Wednesday, March 10, 2010

Art Under Glass: 'Glass' roots movement

Bob Brower, a sculptor from Evanston, speaks about his work Tuesday in downtown Evanston.

Beatrice Smith, 3, of Evanston checks out paintings by Bonnie Donaghy Tuesday night in downtown Evanston.

Clara Hoag, an artist featured in Art Under Glass, talks to people about her work during the opening reception for the exhibit Tuesday evening.

A detail shot of artist Clara Hoag's work during the opening reception for Art Under Glass in downtown Evanston Tuesday evening.
Penny Rotheiser, co-chairwoman of the Evanston Arts and Business Committee, welcomes the public to the Art Under Glass reception Tuesday, at 708 Church St.

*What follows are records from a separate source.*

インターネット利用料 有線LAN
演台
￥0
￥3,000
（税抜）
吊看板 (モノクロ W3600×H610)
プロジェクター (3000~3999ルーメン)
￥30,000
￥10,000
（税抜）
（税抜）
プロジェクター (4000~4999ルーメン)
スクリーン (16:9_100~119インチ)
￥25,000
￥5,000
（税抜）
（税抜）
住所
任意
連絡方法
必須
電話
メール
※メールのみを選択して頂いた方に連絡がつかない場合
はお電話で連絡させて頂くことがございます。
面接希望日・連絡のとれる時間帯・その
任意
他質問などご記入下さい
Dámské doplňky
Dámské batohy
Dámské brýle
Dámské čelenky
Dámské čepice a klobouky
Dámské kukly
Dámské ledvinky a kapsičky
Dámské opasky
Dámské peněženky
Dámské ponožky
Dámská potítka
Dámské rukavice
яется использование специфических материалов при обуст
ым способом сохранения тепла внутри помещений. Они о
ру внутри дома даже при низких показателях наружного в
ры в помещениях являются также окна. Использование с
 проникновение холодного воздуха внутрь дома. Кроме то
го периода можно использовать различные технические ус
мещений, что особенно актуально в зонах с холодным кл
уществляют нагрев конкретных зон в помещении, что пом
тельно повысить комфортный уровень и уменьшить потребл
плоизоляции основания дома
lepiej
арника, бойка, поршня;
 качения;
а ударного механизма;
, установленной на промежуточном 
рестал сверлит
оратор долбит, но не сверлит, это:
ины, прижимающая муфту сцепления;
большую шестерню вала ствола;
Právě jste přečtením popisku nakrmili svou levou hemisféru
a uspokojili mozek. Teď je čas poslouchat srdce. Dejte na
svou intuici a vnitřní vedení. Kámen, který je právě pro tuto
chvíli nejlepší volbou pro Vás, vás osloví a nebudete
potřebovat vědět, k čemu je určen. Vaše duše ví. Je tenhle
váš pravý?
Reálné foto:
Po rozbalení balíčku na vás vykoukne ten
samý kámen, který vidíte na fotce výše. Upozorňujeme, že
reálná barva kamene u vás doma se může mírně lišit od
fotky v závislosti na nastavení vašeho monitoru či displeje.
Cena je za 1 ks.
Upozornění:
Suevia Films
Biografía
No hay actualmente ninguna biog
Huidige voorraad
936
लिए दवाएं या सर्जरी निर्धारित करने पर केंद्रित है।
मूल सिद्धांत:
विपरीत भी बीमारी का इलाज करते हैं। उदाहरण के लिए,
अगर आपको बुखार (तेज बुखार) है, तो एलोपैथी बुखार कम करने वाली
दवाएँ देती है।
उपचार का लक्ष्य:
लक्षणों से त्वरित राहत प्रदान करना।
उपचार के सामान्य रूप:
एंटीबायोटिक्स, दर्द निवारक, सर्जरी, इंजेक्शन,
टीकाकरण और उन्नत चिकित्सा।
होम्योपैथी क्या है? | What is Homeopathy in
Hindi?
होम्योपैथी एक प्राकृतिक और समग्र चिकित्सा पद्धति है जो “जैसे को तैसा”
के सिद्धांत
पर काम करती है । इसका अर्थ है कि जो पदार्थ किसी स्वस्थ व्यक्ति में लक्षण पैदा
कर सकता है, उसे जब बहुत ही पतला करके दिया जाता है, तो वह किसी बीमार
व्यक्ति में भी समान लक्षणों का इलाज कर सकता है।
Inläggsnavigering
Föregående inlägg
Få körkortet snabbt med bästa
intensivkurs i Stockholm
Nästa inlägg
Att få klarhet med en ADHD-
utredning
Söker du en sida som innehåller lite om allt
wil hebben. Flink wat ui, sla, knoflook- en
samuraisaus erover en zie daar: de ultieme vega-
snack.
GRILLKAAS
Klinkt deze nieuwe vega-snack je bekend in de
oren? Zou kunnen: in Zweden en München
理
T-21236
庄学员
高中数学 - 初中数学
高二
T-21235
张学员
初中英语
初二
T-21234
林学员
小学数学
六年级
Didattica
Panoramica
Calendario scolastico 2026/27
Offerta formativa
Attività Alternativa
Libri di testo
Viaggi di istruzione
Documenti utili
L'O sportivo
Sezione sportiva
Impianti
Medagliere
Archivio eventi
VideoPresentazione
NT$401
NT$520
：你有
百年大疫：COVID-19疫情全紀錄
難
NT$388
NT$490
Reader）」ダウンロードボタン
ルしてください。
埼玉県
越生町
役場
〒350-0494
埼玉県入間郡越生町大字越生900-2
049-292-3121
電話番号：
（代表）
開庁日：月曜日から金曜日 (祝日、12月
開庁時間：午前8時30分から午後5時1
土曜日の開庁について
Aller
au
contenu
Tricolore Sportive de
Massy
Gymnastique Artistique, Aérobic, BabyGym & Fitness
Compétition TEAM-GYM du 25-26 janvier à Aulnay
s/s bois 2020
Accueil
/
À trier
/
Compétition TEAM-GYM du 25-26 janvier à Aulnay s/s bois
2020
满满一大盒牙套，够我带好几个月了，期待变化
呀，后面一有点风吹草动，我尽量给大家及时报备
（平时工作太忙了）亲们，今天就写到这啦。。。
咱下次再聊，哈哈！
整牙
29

Like many communities, the city has a public arts program, setting aside funds on large projects for works of public art.
But the Art Under Glass program -- which sprang up literally in response to the need to brighten up otherwise vacant storefronts -- is a true "grass-roots" movement, said Jeff Cory, Cultural Arts/Arts Center director for the city, who joined others Tuesday in a tour of the downtown art exhibit.
Cory and other community members were actually taking in the third phase of the movement, as Art Under Glass backers were to lead them on a tour of 1500 Maple Ave.
Along that strip, the featured works are the products of students from District 65 schools as well as Evanston Township High School.
Community members previously toured storefronts along the 1600 block of Orrington Avenue and the 700 block of Church Street, where works of local artists are displayed in the windows of empty storefronts.
The program was the work of the Arts Council's Arts and Business Committee. At the time the program was started, a controversial move to erect a high-rise (first proposed at 49 stories) had been approved.
Tenants began leaving the 708 Church Street building as the faltering economy made the building's future unclear, and the city granted developers a five-year extension.
From a kind of novelty at the start, the selection process is now a juried one, "with competition to get in the windows," said Paul Giddings, a committee member and owner of FolkWorks Gallery.
At the same time -- despite the building standstill -- people walk by and say "the area looks so much better," he said.
Added Cory, "it's a really nice addition to downtown. The city is a lot more energized and cheerful to see artwork in a window (rather) than walking down the street seeing empty storefronts."